* Task inputs:
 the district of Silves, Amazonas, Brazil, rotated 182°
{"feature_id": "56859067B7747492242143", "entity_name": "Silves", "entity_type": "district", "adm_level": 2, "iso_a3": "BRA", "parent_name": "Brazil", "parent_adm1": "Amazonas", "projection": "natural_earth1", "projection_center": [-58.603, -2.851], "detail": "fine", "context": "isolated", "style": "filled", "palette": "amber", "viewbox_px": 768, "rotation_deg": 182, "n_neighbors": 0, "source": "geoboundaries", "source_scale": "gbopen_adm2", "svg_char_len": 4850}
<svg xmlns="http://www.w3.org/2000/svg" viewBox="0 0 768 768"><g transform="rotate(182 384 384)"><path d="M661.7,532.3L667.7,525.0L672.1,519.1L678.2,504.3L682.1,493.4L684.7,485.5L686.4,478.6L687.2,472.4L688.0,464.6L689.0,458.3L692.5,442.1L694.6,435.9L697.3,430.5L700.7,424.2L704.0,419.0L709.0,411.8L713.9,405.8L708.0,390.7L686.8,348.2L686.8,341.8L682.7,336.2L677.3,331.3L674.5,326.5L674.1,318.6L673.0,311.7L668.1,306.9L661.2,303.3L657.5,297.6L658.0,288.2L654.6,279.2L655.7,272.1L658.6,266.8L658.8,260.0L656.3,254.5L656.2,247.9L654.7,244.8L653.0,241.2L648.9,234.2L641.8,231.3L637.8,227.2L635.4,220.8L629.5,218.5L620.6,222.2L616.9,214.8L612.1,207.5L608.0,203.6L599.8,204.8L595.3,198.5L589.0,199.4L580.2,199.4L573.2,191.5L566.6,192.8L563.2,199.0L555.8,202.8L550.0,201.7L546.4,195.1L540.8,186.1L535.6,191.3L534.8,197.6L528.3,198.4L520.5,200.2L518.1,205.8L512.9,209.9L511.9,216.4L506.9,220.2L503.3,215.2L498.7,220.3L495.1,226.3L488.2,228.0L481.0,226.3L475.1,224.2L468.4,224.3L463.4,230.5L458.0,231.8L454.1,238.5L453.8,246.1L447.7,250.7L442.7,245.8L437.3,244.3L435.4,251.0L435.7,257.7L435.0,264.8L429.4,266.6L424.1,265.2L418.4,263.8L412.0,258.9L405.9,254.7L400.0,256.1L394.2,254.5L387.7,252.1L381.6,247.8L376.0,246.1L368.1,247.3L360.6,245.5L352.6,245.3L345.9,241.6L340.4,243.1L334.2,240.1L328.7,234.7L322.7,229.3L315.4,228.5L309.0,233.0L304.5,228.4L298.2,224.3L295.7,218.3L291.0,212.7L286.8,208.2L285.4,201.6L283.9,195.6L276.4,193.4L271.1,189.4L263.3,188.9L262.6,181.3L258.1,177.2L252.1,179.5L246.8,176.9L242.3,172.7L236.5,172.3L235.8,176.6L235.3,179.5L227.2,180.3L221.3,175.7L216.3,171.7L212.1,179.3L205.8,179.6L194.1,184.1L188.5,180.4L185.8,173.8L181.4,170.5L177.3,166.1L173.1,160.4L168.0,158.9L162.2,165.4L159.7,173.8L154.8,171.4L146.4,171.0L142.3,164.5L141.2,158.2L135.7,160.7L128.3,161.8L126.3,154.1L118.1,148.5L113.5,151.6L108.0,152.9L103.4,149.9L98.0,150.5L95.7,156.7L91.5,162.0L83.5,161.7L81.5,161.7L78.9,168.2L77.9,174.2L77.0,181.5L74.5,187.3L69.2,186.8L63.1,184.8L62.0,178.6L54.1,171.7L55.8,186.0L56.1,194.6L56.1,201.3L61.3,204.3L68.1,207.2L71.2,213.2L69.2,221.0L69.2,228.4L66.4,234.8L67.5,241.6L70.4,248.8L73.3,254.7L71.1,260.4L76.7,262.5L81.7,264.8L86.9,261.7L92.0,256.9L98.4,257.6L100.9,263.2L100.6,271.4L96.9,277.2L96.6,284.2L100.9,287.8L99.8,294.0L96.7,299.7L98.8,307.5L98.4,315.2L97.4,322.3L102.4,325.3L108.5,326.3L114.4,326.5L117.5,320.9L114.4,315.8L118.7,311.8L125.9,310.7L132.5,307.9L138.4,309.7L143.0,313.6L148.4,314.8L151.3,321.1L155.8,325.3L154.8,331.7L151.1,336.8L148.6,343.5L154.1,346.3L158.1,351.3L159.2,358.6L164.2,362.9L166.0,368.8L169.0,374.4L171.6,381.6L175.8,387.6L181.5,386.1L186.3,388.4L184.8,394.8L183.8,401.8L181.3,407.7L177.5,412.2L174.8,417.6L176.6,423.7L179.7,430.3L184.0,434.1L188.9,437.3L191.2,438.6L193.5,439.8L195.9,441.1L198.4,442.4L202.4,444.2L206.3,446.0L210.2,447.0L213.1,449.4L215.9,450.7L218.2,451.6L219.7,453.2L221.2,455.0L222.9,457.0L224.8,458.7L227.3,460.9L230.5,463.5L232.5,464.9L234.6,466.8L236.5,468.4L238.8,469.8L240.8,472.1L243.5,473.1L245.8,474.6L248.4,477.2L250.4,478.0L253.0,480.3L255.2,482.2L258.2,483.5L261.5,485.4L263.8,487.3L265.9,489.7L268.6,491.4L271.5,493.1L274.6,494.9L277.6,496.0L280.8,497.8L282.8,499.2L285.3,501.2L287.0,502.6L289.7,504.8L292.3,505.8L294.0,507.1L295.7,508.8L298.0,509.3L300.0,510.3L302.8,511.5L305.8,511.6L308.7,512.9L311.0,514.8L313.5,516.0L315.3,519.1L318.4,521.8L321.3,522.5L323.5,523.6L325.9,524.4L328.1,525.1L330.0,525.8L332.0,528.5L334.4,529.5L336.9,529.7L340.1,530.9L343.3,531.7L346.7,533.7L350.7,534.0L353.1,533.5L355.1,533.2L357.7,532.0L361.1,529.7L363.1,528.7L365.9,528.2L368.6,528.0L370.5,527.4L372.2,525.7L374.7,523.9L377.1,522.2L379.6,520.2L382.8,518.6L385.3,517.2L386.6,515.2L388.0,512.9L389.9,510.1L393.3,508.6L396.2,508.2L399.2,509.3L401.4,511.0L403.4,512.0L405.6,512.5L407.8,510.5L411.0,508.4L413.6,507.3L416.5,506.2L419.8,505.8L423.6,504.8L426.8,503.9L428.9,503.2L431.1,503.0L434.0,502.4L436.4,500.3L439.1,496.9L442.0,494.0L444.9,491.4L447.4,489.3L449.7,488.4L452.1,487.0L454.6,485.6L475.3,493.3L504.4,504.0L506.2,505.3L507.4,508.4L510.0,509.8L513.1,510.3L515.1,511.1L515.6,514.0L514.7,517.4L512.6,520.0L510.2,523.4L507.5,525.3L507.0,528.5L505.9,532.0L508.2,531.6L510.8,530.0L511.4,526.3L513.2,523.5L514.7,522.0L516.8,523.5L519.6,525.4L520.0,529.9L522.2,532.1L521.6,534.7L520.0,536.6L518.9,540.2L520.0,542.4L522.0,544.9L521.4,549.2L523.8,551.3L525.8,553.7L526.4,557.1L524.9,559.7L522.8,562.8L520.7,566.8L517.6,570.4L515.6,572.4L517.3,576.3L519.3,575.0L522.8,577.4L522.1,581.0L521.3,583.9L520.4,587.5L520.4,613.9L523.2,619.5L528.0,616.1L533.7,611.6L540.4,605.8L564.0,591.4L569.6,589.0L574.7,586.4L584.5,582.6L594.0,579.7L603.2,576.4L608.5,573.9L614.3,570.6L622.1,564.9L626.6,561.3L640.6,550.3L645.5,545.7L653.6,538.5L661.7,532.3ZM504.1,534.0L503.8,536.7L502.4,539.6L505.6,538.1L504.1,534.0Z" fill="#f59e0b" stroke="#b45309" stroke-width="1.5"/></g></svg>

==

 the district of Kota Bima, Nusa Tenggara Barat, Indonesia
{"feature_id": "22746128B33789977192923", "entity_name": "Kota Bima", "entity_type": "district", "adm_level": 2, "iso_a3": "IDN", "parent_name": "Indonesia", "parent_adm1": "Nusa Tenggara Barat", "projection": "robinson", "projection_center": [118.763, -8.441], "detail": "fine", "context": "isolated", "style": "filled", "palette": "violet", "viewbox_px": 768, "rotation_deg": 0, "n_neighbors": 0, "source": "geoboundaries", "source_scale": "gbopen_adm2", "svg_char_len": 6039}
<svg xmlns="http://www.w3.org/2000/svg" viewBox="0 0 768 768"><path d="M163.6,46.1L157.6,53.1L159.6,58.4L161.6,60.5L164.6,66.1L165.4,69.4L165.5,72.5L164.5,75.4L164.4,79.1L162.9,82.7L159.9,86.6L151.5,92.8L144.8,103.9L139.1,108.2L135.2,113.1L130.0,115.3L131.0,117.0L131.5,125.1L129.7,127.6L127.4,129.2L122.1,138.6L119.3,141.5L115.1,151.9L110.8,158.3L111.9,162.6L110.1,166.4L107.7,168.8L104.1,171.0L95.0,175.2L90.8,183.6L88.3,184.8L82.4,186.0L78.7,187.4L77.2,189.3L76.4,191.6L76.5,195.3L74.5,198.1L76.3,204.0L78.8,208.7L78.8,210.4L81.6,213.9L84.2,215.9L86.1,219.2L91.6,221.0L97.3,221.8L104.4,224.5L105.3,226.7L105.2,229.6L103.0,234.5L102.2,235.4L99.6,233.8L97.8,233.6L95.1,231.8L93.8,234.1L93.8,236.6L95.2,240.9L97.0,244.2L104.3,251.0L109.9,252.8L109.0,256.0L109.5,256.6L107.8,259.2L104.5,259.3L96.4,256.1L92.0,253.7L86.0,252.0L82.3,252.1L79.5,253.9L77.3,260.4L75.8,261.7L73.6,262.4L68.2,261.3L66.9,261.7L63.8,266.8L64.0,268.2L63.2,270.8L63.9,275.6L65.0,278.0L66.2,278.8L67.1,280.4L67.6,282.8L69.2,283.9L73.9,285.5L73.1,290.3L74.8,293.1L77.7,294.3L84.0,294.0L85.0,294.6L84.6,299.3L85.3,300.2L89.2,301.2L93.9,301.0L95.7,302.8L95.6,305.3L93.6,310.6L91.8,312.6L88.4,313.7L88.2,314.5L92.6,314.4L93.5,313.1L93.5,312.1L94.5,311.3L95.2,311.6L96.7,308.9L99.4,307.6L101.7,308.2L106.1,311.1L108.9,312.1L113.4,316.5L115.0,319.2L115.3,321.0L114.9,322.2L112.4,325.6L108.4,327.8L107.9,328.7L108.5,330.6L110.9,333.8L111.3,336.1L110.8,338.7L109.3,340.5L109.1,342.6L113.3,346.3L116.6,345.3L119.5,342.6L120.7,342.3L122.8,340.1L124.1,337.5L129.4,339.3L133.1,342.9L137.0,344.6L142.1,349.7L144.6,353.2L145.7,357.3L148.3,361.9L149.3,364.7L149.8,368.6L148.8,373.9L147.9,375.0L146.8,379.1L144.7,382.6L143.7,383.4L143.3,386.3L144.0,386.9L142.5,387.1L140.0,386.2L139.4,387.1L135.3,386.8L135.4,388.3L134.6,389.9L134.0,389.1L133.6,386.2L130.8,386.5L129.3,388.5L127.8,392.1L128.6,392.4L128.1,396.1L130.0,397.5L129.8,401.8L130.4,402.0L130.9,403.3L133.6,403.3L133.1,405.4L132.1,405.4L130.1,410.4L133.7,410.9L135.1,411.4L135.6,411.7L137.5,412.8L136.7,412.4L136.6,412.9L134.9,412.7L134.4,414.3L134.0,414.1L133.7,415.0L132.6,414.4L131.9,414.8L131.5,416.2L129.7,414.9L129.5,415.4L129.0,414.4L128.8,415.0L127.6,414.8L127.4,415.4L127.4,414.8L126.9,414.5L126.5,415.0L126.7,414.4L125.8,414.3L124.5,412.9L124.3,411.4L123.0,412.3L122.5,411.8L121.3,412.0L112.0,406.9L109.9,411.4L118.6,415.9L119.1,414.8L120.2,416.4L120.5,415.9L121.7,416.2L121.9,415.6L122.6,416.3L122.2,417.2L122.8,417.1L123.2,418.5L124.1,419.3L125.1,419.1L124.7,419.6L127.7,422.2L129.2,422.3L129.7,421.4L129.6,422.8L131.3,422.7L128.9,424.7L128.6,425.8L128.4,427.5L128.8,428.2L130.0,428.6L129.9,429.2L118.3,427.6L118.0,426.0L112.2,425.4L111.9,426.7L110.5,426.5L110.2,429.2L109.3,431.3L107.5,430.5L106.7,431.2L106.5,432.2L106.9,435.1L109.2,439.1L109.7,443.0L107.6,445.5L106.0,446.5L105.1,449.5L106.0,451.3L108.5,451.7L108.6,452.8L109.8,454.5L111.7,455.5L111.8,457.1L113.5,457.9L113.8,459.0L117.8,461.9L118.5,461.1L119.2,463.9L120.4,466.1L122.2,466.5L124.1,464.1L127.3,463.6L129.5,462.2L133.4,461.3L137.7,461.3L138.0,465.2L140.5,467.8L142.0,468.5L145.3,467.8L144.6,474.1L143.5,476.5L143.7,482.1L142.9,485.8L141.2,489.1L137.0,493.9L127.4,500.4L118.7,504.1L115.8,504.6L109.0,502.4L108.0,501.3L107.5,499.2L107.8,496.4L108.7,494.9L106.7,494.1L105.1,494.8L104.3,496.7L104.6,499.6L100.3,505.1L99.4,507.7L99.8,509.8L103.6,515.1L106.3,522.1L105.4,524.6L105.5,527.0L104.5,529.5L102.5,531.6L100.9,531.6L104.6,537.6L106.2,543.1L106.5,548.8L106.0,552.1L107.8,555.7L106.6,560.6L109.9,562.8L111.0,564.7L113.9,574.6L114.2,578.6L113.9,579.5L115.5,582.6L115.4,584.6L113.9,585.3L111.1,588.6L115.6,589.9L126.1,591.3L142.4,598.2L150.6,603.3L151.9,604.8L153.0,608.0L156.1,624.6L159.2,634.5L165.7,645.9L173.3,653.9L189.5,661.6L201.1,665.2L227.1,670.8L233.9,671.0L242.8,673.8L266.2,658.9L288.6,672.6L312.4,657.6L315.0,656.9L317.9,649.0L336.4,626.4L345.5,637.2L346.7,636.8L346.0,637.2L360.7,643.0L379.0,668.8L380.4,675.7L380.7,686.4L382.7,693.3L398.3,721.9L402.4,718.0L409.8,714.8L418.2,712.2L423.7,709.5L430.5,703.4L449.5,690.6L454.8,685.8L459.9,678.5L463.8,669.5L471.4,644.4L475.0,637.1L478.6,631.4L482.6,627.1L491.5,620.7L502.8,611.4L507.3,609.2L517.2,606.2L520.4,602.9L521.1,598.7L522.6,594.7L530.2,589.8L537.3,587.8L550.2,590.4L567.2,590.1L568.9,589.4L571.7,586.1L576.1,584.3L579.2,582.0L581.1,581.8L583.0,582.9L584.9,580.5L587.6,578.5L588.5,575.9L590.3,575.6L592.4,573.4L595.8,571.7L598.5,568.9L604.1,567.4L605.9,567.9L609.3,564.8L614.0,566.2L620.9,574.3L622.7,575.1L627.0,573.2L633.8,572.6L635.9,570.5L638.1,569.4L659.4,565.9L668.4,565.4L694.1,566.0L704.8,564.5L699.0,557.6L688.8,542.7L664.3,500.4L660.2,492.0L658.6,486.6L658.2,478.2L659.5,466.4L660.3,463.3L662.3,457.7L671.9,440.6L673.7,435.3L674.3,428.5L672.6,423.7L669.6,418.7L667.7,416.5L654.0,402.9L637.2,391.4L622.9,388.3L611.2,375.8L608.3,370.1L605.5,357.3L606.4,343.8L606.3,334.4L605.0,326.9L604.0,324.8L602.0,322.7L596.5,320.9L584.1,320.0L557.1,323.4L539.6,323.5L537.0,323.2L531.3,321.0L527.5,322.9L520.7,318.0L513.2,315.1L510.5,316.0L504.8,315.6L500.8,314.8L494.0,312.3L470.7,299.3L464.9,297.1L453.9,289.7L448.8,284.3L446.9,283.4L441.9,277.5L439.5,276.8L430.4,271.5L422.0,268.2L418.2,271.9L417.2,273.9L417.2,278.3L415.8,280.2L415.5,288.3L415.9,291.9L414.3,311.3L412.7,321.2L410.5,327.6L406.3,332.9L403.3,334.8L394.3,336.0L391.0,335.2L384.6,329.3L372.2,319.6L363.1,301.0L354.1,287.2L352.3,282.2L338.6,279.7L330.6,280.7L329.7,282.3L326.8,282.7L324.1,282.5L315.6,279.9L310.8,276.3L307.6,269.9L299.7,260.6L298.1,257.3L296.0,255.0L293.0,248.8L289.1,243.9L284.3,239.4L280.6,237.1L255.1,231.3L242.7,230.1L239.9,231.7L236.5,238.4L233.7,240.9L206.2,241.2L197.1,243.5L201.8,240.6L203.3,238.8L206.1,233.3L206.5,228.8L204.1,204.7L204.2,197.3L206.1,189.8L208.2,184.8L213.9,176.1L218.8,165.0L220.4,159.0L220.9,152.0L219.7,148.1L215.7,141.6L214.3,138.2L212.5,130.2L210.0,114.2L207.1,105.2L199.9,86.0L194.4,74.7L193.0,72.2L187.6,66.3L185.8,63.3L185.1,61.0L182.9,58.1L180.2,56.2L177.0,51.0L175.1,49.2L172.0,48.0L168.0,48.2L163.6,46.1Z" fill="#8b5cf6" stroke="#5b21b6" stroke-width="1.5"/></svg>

* What you will do: Pull out each line of the data above that contains the string "Brazil", and copy those lines in full.

* The completed task:
 the district of Silves, Amazonas, Brazil, rotated 182°
{"feature_id": "56859067B7747492242143", "entity_name": "Silves", "entity_type": "district", "adm_level": 2, "iso_a3": "BRA", "parent_name": "Brazil", "parent_adm1": "Amazonas", "projection": "natural_earth1", "projection_center": [-58.603, -2.851], "detail": "fine", "context": "isolated", "style": "filled", "palette": "amber", "viewbox_px": 768, "rotation_deg": 182, "n_neighbors": 0, "source": "geoboundaries", "source_scale": "gbopen_adm2", "svg_char_len": 4850}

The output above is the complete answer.